Pandoro o….?

Davanti a Poggioreale c’erano le bancarelle. Era buio. Mattina o sera, poco importa. Il buio, quand’è buio, s’è appena arrivato o sta per andarsene, non varia la forza dell’angoscia che arreca. Sempre buio rimane. I bambini queste cose le vedono. I bambini queste cose le sentono. Un mangianastri appeso ad una transenna trasmetteva “Lacreme napulitane”. Mario Merola guaì “…sta pe’ trasì Natale”. Guardava, affascinata, le luminarie. Mamma chiese se voleva un tarallo di zucchero. Uno solo però, che non aveva tanti soldi. Annuì, felice. Le piacevano i taralli di zucchero. Negli anni, quando ne avrebbe mangiato uno, tutte le sensazioni del mondo l’avrebbero teletrasportata indietro a quel momento, quei rumori, quei profumi, quel buio, quell’essere bimba di 7 anni in fila con gli adulti, davanti a Poggioreale, aspettando d’entrare per incontrare i carcerati la settimana prima di Natale. Mamma la teneva stretta per mano. Dissolvenza. Memoria del ciottolato all’ingresso. Poliziotto che perquisisce. Interno.  Semiombra. Una parete a destra. Una parete a sinistra. Di fronte, un vetro attraverso il quale vedeva il padre. Strano, non poterlo toccare, abbracciare. Lui parlava, parlava. Mamma annuiva, annuiva. Lui sorrideva. Mamma no. Faceva paura, quando sorrideva. Sorrideva con la bocca; non con gli occhi. I bambini queste cose le vedono. I bambini queste cose le sentono.

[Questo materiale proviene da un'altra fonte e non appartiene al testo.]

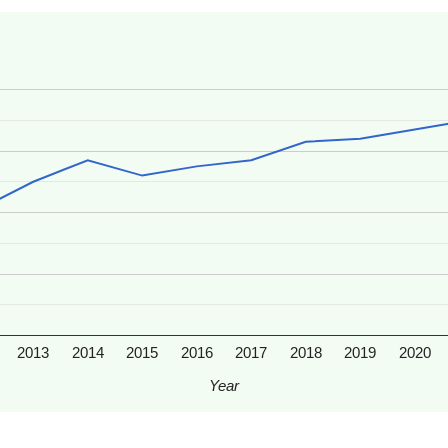
2013
2014
2015
2016
2017
2018
2019
2020
Year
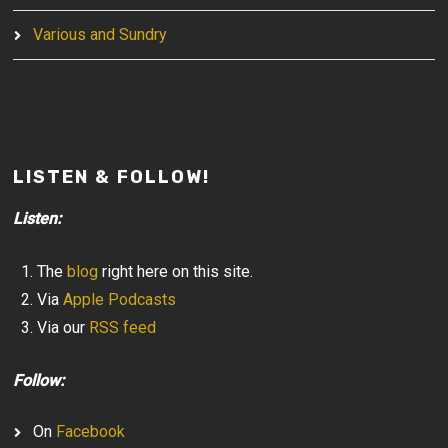
Various and Sundry
LISTEN & FOLLOW!
Listen:
The
blog
right here on this site.
Via
Apple Podcasts
Via our
RSS feed
Follow:
On
Facebook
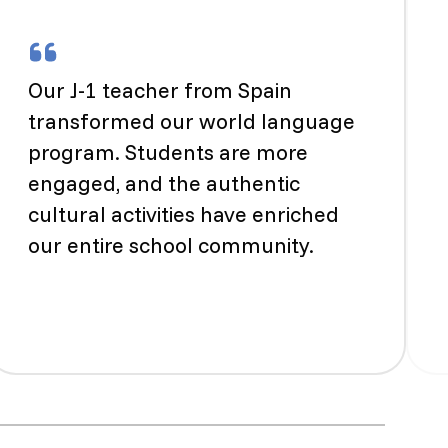
Our J-1 teacher from Spain
transformed our world language
program. Students are more
engaged, and the authentic
cultural activities have enriched
our entire school community.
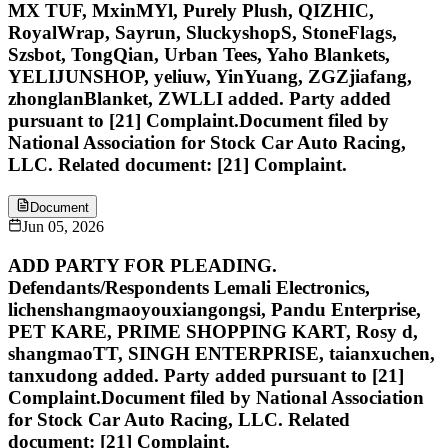
MX TUF, MxinMYl, Purely Plush, QIZHIC,
RoyalWrap, Sayrun, SluckyshopS, StoneFlags,
Szsbot, TongQian, Urban Tees, Yaho Blankets,
YELIJUNSHOP, yeliuw, YinYuang, ZGZjiafang,
zhonglanBlanket, ZWLLI added. Party added
pursuant to [21] Complaint.Document filed by
National Association for Stock Car Auto Racing,
LLC. Related document: [21] Complaint.
Document
Jun 05, 2026
ADD PARTY FOR PLEADING.
Defendants/Respondents Lemali Electronics,
lichenshangmaoyouxiangongsi, Pandu Enterprise,
PET KARE, PRIME SHOPPING KART, Rosy d,
shangmaoTT, SINGH ENTERPRISE, taianxuchen,
tanxudong added. Party added pursuant to [21]
Complaint.Document filed by National Association
for Stock Car Auto Racing, LLC. Related
document: [21] Complaint.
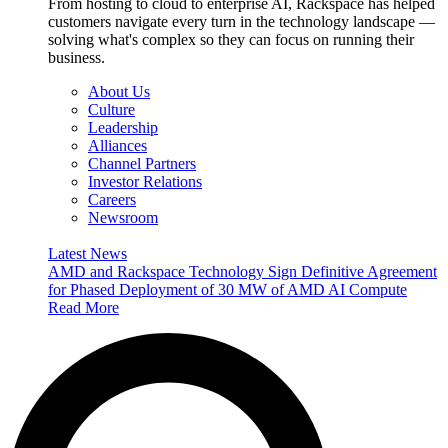
From hosting to cloud to enterprise AI, Rackspace has helped
customers navigate every turn in the technology landscape —
solving what's complex so they can focus on running their
business.
About Us
Culture
Leadership
Alliances
Channel Partners
Investor Relations
Careers
Newsroom
Latest News
AMD and Rackspace Technology Sign Definitive Agreement
for Phased Deployment of 30 MW of AMD AI Compute
Read More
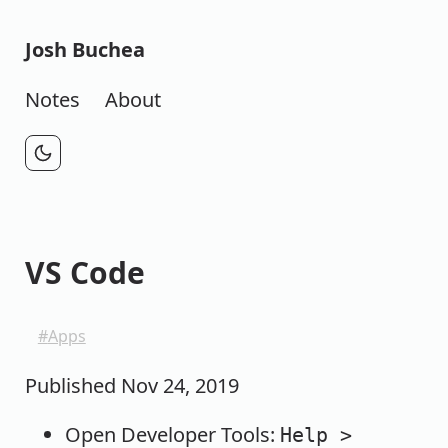
Josh Buchea
Notes
About
VS Code
Apps
Published
Nov 24, 2019
Open Developer Tools:
Help >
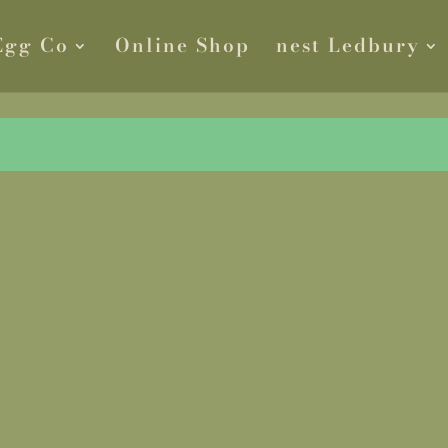
Egg Co
Online Shop
nest Ledbury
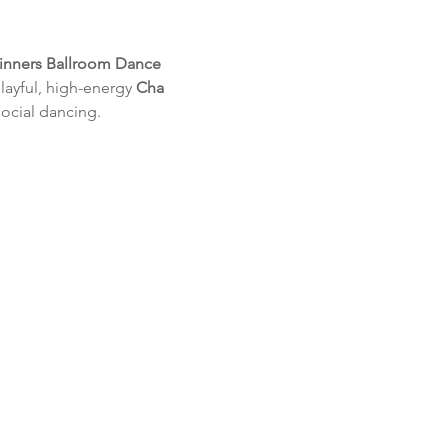
inners Ballroom Dance 
layful, high-energy 
Cha 
social dancing.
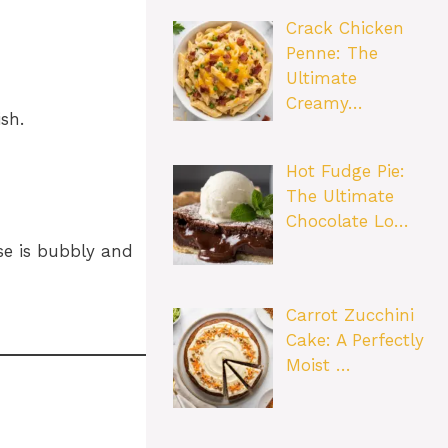
Crack Chicken
Penne: The
Ultimate
Creamy…
sh.
Hot Fudge Pie:
The Ultimate
Chocolate Lo…
se is bubbly and
Carrot Zucchini
Cake: A Perfectly
Moist …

Poi disse che le avrebbe fatto un regalo. Che doveva far scorrere lo sportello orizzontale che aveva davanti. Che i padroni del posto dove stava lui ora gli avevano regalato una cosa bella che lui voleva dare a lei. “Chiudi gli occhi” disse. Lei ubbidì. A papà non si disubbidisce. Sentì lo sportello scorrere dalla parte del padre. Le chiese di aprire gli occhi e di far scorrere lo sportello orizzontale. Quando vide il panettoncino Motta monoporzione pensò ch’era bellissimo. Uno solo. Tutto per lei. Regalo di papà.

Ora, quando va in Posta per spedire un pacco, le vien da vomitare a far scorrere lo sportello orizzontale per passare il pacco all’impiegato che la guarda strano. E tu vaglielo a spiegare. Spiegaglielo che i bambini queste cose le vedono. I bambini queste cose le sentono. Spiegagli perché i bambini, nel carcere, non ci devono andare. Spiegagli perché a Natale lei non mangia il panettone.